On 17 September, the PRA issued a Consultation Paper (CP20/18) outlining proposals for some technical consequential changes and minor administrative amendments to the rules in the PRA Rulebook, concerning the extension of the Senior Managers and Certification Regime (SMCR) to insurers. The extended SMCR for insurers will become effective on 10 December 2018, and the proposed rule changes will also apply from the same date, except for one minor change. 

Comments to this consultation should be submitted on or before 17 October 2018.

On 25 September 2018 the Bank of England published its Quarterly Bulletin, which contains an article focussing on strengthening the link between seniority and accountability under the SMCR. The article gives a good overview of the new regime.

The Actuarial Function, underwriting, capital and reserving – joining the dots

On 17 September 2018 the PRA published a letter to Chief Actuaries which notes that discussions with firms and reviews of Actuarial Function Reports have in some cases identified insufficient challenge, or a lack of appropriate independence and objectivity in the views being expressed. The potential consequences of an ineffective actuarial function include risks from inadequate reserving (and capital assessments), leading to insufficient premiums, increased anti-selection and/or poor underwriting performance.

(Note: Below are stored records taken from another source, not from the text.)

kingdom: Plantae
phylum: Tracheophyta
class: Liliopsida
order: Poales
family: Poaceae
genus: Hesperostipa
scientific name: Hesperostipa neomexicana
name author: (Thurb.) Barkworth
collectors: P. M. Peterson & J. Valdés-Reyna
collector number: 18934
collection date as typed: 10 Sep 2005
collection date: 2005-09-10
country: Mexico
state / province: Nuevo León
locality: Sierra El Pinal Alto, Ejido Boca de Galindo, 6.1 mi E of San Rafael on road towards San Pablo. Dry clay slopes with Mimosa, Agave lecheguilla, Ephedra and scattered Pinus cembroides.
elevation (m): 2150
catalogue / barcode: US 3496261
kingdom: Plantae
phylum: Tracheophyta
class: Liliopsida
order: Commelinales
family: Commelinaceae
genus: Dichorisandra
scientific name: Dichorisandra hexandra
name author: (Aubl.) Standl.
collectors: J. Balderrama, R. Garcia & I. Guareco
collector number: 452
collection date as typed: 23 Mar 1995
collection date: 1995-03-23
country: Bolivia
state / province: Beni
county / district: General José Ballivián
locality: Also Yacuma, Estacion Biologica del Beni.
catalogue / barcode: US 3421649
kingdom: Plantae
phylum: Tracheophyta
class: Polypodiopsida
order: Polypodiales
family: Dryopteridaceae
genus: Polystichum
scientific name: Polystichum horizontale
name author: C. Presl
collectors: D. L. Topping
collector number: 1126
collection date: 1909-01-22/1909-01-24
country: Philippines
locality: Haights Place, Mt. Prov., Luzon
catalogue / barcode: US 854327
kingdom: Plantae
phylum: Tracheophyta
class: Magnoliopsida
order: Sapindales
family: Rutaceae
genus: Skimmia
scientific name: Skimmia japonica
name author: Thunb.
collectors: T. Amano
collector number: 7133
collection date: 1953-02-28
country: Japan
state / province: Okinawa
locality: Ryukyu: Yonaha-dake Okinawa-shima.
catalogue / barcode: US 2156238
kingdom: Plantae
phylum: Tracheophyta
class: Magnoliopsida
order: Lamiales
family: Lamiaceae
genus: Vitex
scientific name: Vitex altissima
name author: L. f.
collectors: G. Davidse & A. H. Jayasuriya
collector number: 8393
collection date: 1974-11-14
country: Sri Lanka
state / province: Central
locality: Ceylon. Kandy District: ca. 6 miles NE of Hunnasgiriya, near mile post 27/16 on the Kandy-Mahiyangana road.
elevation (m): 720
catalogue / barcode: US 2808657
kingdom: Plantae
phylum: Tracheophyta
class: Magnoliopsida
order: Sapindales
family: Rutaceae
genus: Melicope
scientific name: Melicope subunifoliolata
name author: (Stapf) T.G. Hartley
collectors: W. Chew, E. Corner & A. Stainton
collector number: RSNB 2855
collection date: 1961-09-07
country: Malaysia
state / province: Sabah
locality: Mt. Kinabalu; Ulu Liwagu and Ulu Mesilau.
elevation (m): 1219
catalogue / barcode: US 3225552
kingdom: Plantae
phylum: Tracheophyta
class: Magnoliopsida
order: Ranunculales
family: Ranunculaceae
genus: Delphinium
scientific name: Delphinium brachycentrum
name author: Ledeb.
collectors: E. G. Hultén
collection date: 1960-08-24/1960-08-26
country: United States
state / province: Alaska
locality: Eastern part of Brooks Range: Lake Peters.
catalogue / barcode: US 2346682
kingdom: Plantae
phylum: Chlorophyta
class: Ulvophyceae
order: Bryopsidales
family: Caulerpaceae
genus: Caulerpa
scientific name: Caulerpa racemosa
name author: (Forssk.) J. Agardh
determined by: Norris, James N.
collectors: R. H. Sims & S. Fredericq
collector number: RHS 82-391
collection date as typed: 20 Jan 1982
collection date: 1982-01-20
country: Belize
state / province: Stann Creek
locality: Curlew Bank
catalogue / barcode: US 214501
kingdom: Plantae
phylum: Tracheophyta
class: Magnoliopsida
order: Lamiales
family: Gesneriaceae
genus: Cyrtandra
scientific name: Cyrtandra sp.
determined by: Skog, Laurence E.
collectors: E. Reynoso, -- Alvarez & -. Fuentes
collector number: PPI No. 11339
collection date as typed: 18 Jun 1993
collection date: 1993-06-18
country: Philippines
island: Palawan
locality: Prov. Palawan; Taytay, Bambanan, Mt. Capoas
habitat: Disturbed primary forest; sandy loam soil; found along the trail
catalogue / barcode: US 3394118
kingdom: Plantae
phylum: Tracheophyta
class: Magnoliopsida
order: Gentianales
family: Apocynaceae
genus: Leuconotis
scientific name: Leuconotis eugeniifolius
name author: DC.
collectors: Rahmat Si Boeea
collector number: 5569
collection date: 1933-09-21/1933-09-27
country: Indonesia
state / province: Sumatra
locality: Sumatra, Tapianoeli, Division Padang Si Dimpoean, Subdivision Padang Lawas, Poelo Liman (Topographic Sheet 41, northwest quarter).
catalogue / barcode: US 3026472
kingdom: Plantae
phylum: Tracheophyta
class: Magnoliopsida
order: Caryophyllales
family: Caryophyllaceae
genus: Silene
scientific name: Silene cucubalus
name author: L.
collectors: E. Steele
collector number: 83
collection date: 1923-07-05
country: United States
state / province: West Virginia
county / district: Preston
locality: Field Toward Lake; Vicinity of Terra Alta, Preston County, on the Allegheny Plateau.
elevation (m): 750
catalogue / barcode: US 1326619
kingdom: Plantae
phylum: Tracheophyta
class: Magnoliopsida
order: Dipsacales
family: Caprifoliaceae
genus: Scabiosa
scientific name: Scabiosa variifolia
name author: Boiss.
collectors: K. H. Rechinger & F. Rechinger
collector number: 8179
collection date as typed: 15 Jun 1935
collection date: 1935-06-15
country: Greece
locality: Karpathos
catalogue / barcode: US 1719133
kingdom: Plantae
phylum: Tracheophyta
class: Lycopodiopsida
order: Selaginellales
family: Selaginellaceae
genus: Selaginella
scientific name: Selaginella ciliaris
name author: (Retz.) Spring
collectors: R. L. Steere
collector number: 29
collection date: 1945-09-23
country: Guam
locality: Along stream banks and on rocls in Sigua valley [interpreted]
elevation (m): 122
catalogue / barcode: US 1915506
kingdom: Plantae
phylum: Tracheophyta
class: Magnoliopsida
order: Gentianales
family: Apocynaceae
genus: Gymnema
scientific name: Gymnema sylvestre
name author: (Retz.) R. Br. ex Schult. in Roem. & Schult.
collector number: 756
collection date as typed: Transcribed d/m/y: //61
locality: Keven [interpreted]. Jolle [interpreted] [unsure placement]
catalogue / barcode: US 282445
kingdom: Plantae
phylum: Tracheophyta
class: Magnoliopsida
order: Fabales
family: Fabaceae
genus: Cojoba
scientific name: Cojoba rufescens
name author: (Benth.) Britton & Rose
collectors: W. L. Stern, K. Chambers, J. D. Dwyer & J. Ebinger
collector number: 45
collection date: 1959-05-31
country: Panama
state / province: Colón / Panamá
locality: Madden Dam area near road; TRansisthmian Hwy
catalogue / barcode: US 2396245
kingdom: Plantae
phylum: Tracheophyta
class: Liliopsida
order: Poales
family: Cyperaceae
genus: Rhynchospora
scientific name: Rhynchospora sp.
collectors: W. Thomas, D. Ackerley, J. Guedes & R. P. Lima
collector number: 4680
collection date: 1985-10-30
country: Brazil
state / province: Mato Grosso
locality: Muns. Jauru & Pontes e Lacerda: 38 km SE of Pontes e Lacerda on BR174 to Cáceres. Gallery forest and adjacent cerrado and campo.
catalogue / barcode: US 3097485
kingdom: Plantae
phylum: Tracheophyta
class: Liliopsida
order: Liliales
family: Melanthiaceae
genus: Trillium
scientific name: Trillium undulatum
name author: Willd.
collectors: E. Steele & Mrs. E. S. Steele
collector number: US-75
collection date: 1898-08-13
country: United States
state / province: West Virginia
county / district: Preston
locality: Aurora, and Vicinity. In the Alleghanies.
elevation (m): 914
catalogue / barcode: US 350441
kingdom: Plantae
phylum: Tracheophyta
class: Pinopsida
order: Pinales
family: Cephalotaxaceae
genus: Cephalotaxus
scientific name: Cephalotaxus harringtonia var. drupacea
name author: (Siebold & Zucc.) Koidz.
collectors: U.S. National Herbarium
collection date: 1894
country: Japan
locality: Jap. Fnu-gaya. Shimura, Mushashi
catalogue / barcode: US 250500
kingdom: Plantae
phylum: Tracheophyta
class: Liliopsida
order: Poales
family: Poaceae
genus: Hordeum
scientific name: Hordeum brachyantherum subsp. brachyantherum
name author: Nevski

The letter highlights

  • the insights from the inaugural Chief Actuary Forum for general insurers held on 2 July 2018;
  • the PRA’s continuing focus on realism in firms’ business planning and underwriting policies; 
  • the detailed findings from the targeted reviews of firms’ reserving.
The letter supplements the PRA’s first letter to Chief Actuaries in February 2018 and the letter to Chief Executives of specialist general insurance firms of May 2018.